* [Information supplied]:
——————

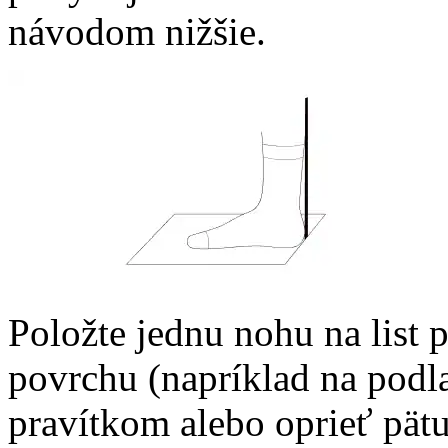
návodom nižšie.
Položte jednu nohu na list
povrchu (napríklad na podl
pravítkom alebo oprieť pätu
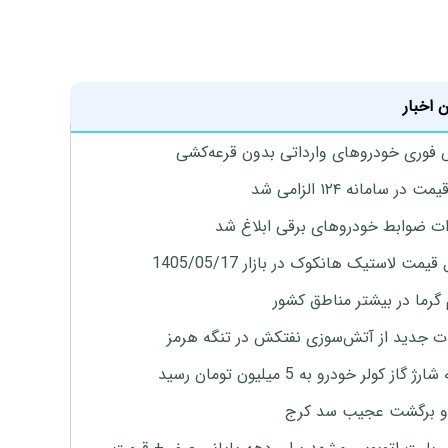
 اخبار
فوری خودروهای وارداتی بدون قرعه‌کشی
 در سامانه ۱۲۴ الزامی شد
ات ضوابط خودروهای برقی ابلاغ شد
یمت لاستیک هانکوک در بازار 1405/05/17
 گرما در بیشتر مناطق کشور
ت جدید از آتش‌سوزی نفتکش در تنگه هرمز
ژ گاز کولر خودرو به 5 میلیون تومان رسید
و برگشت عجیب سد کرج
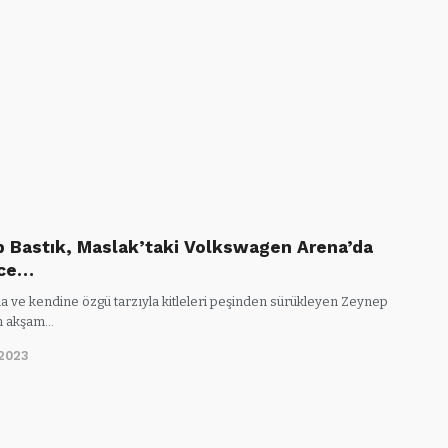
 Bastık, Maslak’taki Volkswagen Arena’da
rce…
la ve kendine özgü tarzıyla kitleleri peşinden sürükleyen Zeynep
n akşam…
/2023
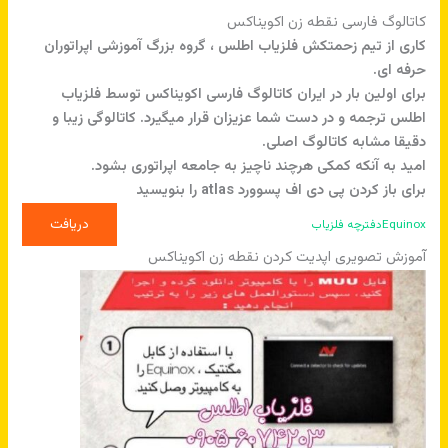
کاتالوگ فارسی نقطه زن اکویناکس
کاری از تیم زحمتکش فلزیاب اطلس ، گروه بزرگ آموزشی اپراتوران
حرفه ای.
برای اولین بار در ایران کاتالوگ فارسی اکویناکس توسط فلزیاب
اطلس ترجمه و در دست شما عزیزان قرار میگیرد. کاتالوگی زیبا و
دقیقا مشابه کاتالوگ اصلی.
امید به آنکه کمکی هرچند ناچیز به جامعه اپراتوری بشود.
برای باز کردن پی دی اف پسوورد atlas را بنویسید
دریافت
Equinoxدفترچه فلزیاب
آموزش تصویری اپدیت کردن نقطه زن اکویناکس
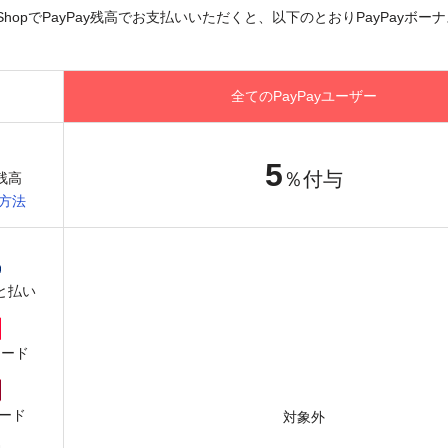
line ShopでPayPay残高でお支払いいただくと、以下のとおりPayPayボ
全てのPayPayユーザー
5
％付与
y残高
方法
と払い
カード
ード
対象外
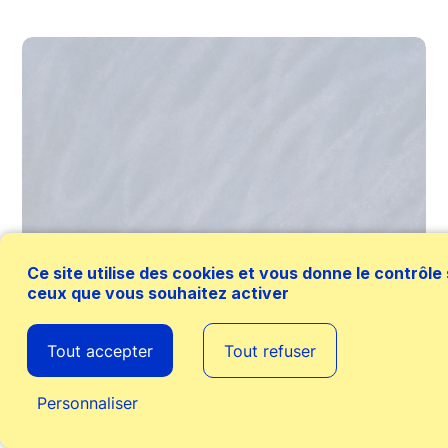
Ce site utilise des cookies et vous donne le contrôle
ceux que vous souhaitez activer
Tout accepter
Tout refuser
Personnaliser
Agenda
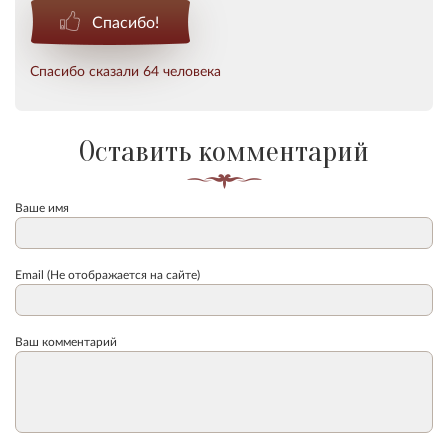
Спасибо!
Спасибо сказали 64 человека
Оставить комментарий
Ваше имя
Email (Не отображается на сайте)
Ваш комментарий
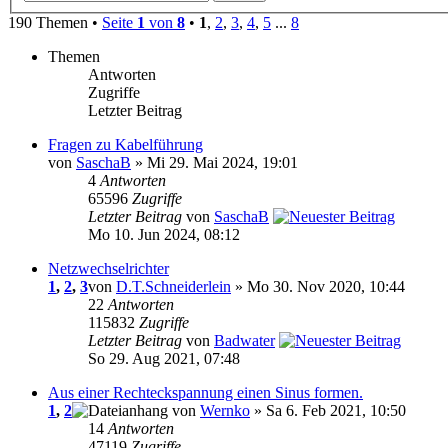
190 Themen •
Seite
1
von
8
•
1
,
2
,
3
,
4
,
5
...
8
Themen
Antworten
Zugriffe
Letzter Beitrag
Fragen zu Kabelführung
von
SaschaB
» Mi 29. Mai 2024, 19:01
4
Antworten
65596
Zugriffe
Letzter Beitrag
von
SaschaB
Mo 10. Jun 2024, 08:12
Netzwechselrichter
1
,
2
,
3
von
D.T.Schneiderlein
» Mo 30. Nov 2020, 10:44
22
Antworten
115832
Zugriffe
Letzter Beitrag
von
Badwater
So 29. Aug 2021, 07:48
Aus einer Rechteckspannung einen Sinus formen.
1
,
2
von
Wernko
» Sa 6. Feb 2021, 10:50
14
Antworten
47119
Zugriffe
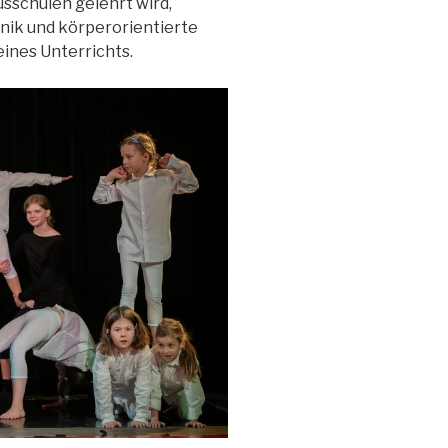
usschulen gelehrt wird,
nik und körperorientierte
eines Unterrichts.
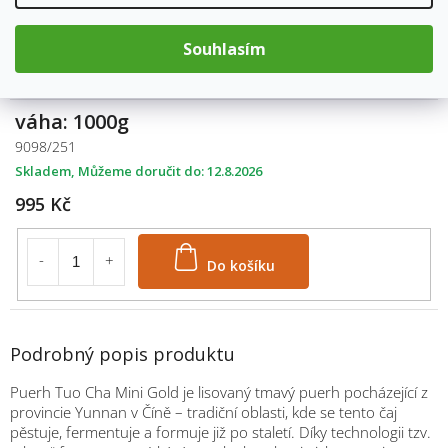
Do košíku
Souhlasím
váha: 1000g
9098/251
Skladem
12.8.2026
995 Kč
Do košíku
Podrobný popis produktu
Puerh Tuo Cha Mini Gold je lisovaný tmavý puerh pocházející z
provincie Yunnan v Číně – tradiční oblasti, kde se tento čaj
pěstuje, fermentuje a formuje již po staletí. Díky technologii tzv.
M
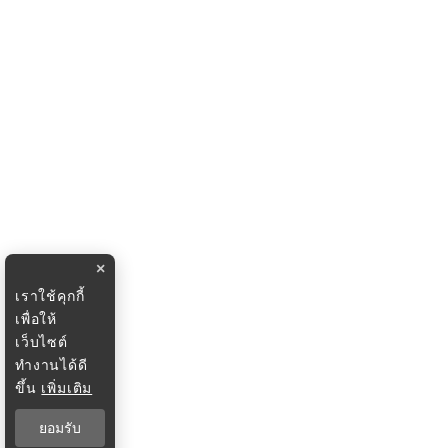
×
เราใช้คุกกี้
เพื่อให้
เว็บไซต์
ทำงานได้ดี
ขึ้น
เพิ่มเติม
ยอมรับ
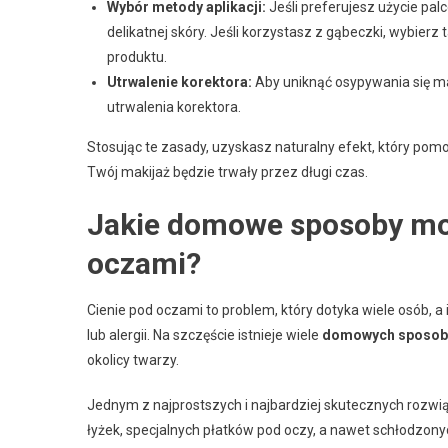
Wybór metody aplikacji:
Jeśli preferujesz użycie palc
delikatnej skóry. Jeśli korzystasz z gąbeczki, wybierz
produktu.
Utrwalenie korektora:
Aby uniknąć osypywania się mak
utrwalenia korektora.
Stosując te zasady, uzyskasz naturalny efekt, który pom
Twój makijaż będzie trwały przez długi czas.
Jakie domowe sposoby mog
oczami?
Cienie pod oczami to problem, który dotyka wiele osób, a 
lub alergii. Na szczęście istnieje wiele
domowych sposo
okolicy twarzy.
Jednym z najprostszych i najbardziej skutecznych rozw
łyżek, specjalnych płatków pod oczy, a nawet schłodzony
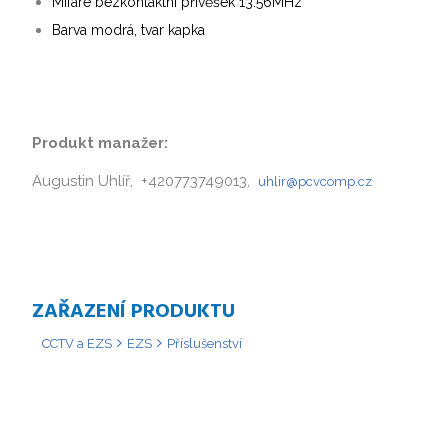
Mifare bezkontaktní přívěšek 13.56MHz
Barva
modrá, tvar kapka
Produkt manažer:
Augustin Uhlíř, +420773749013,
uhlir@pcvcomp.cz
ZAŘAZENÍ PRODUKTU
CCTV a EZS
EZS
Příslušenství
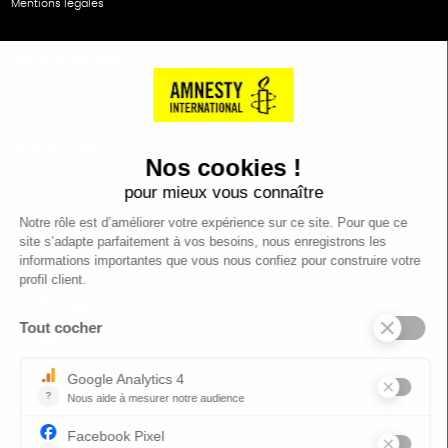
Mentions légales
NOS PARTENAIRES
Cartes éthiKdo
SERVICE CLIENT
Questions fréquentes
Suivi de commande
Nous contacter
Renvoyer des articles
SUIVEZ-NOUS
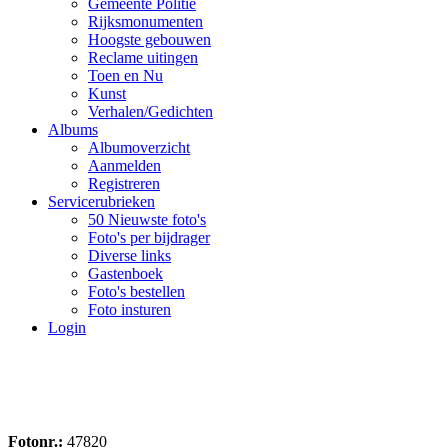
Gemeente Politie
Rijksmonumenten
Hoogste gebouwen
Reclame uitingen
Toen en Nu
Kunst
Verhalen/Gedichten
Albums
Albumoverzicht
Aanmelden
Registreren
Servicerubrieken
50 Nieuwste foto's
Foto's per bijdrager
Diverse links
Gastenboek
Foto's bestellen
Foto insturen
Login
Fotonr.:
47820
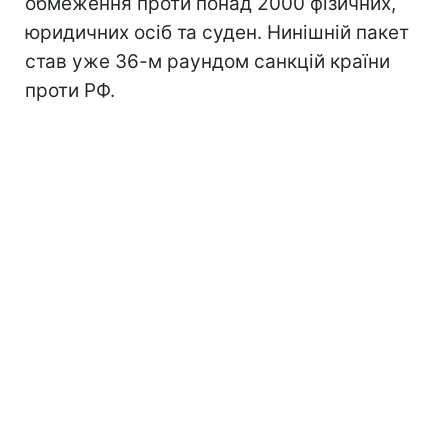
обмеження проти понад 2000 фізичних,
юридичних осіб та суден. Нинішній пакет
став уже 36-м раундом санкцій країни
проти РФ.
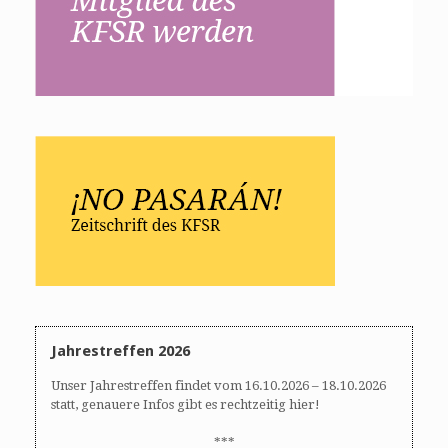
Jahrestreffen 2026
Unser Jahrestreffen findet vom 16.10.2026 – 18.10.2026
statt, genauere Infos gibt es rechtzeitig hier!
***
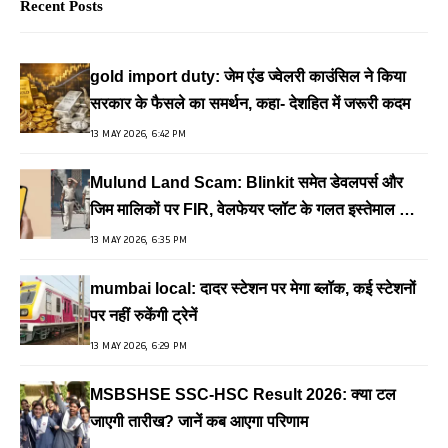
Recent Posts
gold import duty: जेम एंड ज्वेलरी काउंसिल ने किया
सरकार के फैसले का समर्थन, कहा- देशहित में जरूरी कदम
13 MAY 2026, 6:42 PM
Mulund Land Scam: Blinkit समेत डेवलपर्स और
जिम मालिकों पर FIR, वेलफेयर प्लॉट के गलत इस्तेमाल का
आरोप
13 MAY 2026, 6:35 PM
mumbai local: दादर स्टेशन पर मेगा ब्लॉक, कई स्टेशनों
पर नहीं रुकेंगी ट्रेनें
13 MAY 2026, 6:29 PM
MSBSHSE SSC-HSC Result 2026: क्या टल
जाएगी तारीख? जानें कब आएगा परिणाम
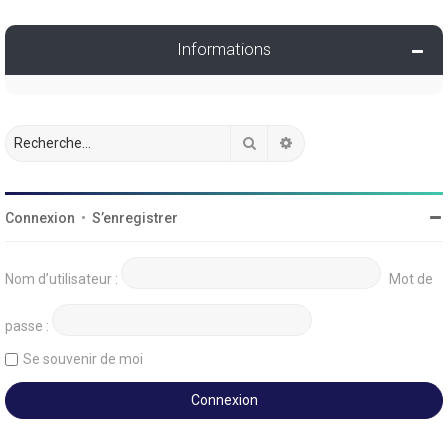
Informations
Rechercher
Recherche avancée
Connexion
•
S’enregistrer
Nom d’utilisateur :
Mot de
passe :
Se souvenir de moi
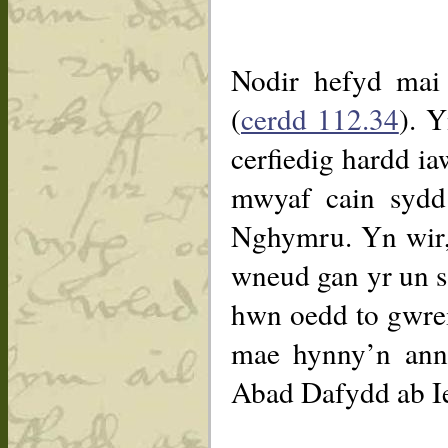
Nodir hefyd mai
(
cerdd 112.34
). 
cerfiedig hardd i
mwyaf cain sydd
Nghymru. Yn wir, 
wneud gan yr un s
hwn oedd to gwrei
mae hynny’n ann
Abad Dafydd ab Ie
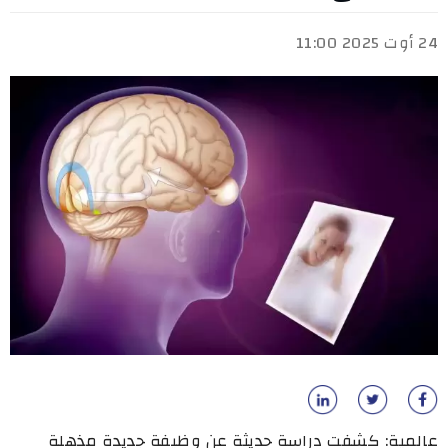
24 أوت 2025 11:00
عالمية: كشفت دراسة حديثة عن وظيفة جديدة مذهلة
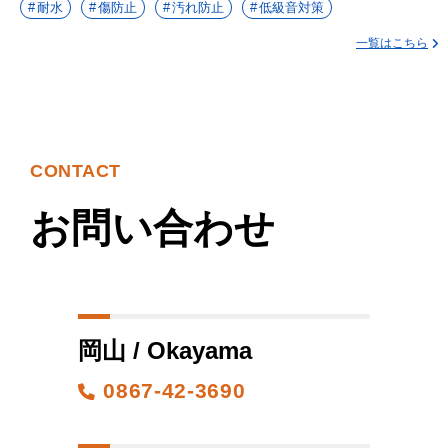
耐水
傷防止
汚れ防止
低級音対策
一覧はこちら
CONTACT
お問い合わせ
岡山 / Okayama
0867-42-3690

——————

* [What you need to do]:
Reproduce the text of every item above exactly as it appears, line for line, and leave the pictures out.

* [Task response]:
návodom nižšie.
Položte jednu nohu na list
povrchu (napríklad na podl
pravítkom alebo oprieť pätu
 اخبار
فوری خودروهای وارداتی بدون قرعه‌کشی
 در سامانه ۱۲۴ الزامی شد
ات ضوابط خودروهای برقی ابلاغ شد
یمت لاستیک هانکوک در بازار 1405/05/17
 گرما در بیشتر مناطق کشور
ت جدید از آتش‌سوزی نفتکش در تنگه هرمز
ژ گاز کولر خودرو به 5 میلیون تومان رسید
و برگشت عجیب سد کرج
 Bastık, Maslak’taki Volkswagen Arena’da
rce…
la ve kendine özgü tarzıyla kitleleri peşinden sürükleyen Zeynep
n akşam…
/2023
کاتالوگ فارسی نقطه زن اکویناکس
کاری از تیم زحمتکش فلزیاب اطلس ، گروه بزرگ آموزشی اپراتوران
حرفه ای.
برای اولین بار در ایران کاتالوگ فارسی اکویناکس توسط فلزیاب
اطلس ترجمه و در دست شما عزیزان قرار میگیرد. کاتالوگی زیبا و
دقیقا مشابه کاتالوگ اصلی.
امید به آنکه کمکی هرچند ناچیز به جامعه اپراتوری بشود.
برای باز کردن پی دی اف پسوورد atlas را بنویسید
دریافت
Equinoxدفترچه فلزیاب
آموزش تصویری اپدیت کردن نقطه زن اکویناکس
line ShopでPayPay残高でお支払いいただくと、以下のとおりPayPayボ
全てのPayPayユーザー
5
％付与
y残高
方法
と払い
カード
ード
対象外
Ce site utilise des cookies et vous donne le contrôle
ceux que vous souhaitez activer
Tout accepter
Tout refuser
Personnaliser
Agenda
Спасибо!
Спасибо сказали 64 человека
Оставить комментарий
Ваше имя
Email (Не отображается на сайте)
Ваш комментарий
190 Themen •
Seite
1
von
8
•
1
,
2
,
3
,
4
,
5
...
8
Themen
Antworten
Zugriffe
Letzter Beitrag
Fragen zu Kabelführung
von
SaschaB
» Mi 29. Mai 2024, 19:01
4
Antworten
65596
Zugriffe
Letzter Beitrag
von
SaschaB
Mo 10. Jun 2024, 08:12
Netzwechselrichter
1
,
2
,
3
von
D.T.Schneiderlein
» Mo 30. Nov 2020, 10:44
22
Antworten
115832
Zugriffe
Letzter Beitrag
von
Badwater
So 29. Aug 2021, 07:48
Aus einer Rechteckspannung einen Sinus formen.
1
,
2
von
Wernko
» Sa 6. Feb 2021, 10:50
14
Antworten
47119
Zugriffe
usschulen gelehrt wird,
nik und körperorientierte
eines Unterrichts.
Do košíku
Souhlasím
váha: 1000g
9098/251
Skladem
12.8.2026
995 Kč
Do košíku
Podrobný popis produktu
Puerh Tuo Cha Mini Gold je lisovaný tmavý puerh pocházející z
provincie Yunnan v Číně – tradiční oblasti, kde se tento čaj
pěstuje, fermentuje a formuje již po staletí. Díky technologii tzv.
M
×
เราใช้คุกกี้
เพื่อให้
เว็บไซต์
ทำงานได้ดี
ขึ้น
เพิ่มเติม
ยอมรับ
Wybór metody aplikacji:
Jeśli preferujesz użycie palc
delikatnej skóry. Jeśli korzystasz z gąbeczki, wybierz
produktu.
Utrwalenie korektora:
Aby uniknąć osypywania się mak
utrwalenia korektora.
Stosując te zasady, uzyskasz naturalny efekt, który pom
Twój makijaż będzie trwały przez długi czas.
Jakie domowe sposoby mog
oczami?
Cienie pod oczami to problem, który dotyka wiele osób, a 
lub alergii. Na szczęście istnieje wiele
domowych sposo
okolicy twarzy.
Jednym z najprostszych i najbardziej skutecznych rozw
łyżek, specjalnych płatków pod oczy, a nawet schłodzony
Mifare bezkontaktní přívěšek 13.56MHz
Barva
modrá, tvar kapka
Produkt manažer:
Augustin Uhlíř, +420773749013,
uhlir@pcvcomp.cz
ZAŘAZENÍ PRODUKTU
CCTV a EZS
EZS
Příslušenství
Mentions légales
NOS PARTENAIRES
Cartes éthiKdo
SERVICE CLIENT
Questions fréquentes
Suivi de commande
Nous contacter
Renvoyer des articles
SUIVEZ-NOUS
Gemeente Politie
Rijksmonumenten
Hoogste gebouwen
Reclame uitingen
Toen en Nu
Kunst
Verhalen/Gedichten
Albums
Albumoverzicht
Aanmelden
Registreren
Servicerubrieken
50 Nieuwste foto's
Foto's per bijdrager
Diverse links
Gastenboek
Foto's bestellen
Foto insturen
Login
Fotonr.:
47820
обмеження проти понад 2000 фізичних,
юридичних осіб та суден. Нинішній пакет
став уже 36-м раундом санкцій країни
проти РФ.
Jahrestreffen 2026
Unser Jahrestreffen findet vom 16.10.2026 – 18.10.2026
statt, genauere Infos gibt es rechtzeitig hier!
***
Recent Posts
gold import duty: जेम एंड ज्वेलरी काउंसिल ने किया
सरकार के फैसले का समर्थन, कहा- देशहित में जरूरी कदम
13 MAY 2026, 6:42 PM
Mulund Land Scam: Blinkit समेत डेवलपर्स और
जिम मालिकों पर FIR, वेलफेयर प्लॉट के गलत इस्तेमाल का
आरोप
13 MAY 2026, 6:35 PM
mumbai local: दादर स्टेशन पर मेगा ब्लॉक, कई स्टेशनों
पर नहीं रुकेंगी ट्रेनें
13 MAY 2026, 6:29 PM
MSBSHSE SSC-HSC Result 2026: क्या टल
जाएगी तारीख? जानें कब आएगा परिणाम
Informations
Rechercher
Recherche avancée
Connexion
•
S’enregistrer
Nom d’utilisateur :
Mot de
passe :
Se souvenir de moi
Nodir hefyd mai
(
cerdd 112.34
). 
cerfiedig hardd i
mwyaf cain sydd
Nghymru. Yn wir, 
wneud gan yr un s
hwn oedd to gwrei
mae hynny’n ann
Abad Dafydd ab Ie
24 أوت 2025 11:00
عالمية: كشفت دراسة حديثة عن وظيفة جديدة مذهلة
耐水
傷防止
汚れ防止
低級音対策
一覧はこちら
CONTACT
お問い合わせ
岡山 / Okayama
0867-42-3690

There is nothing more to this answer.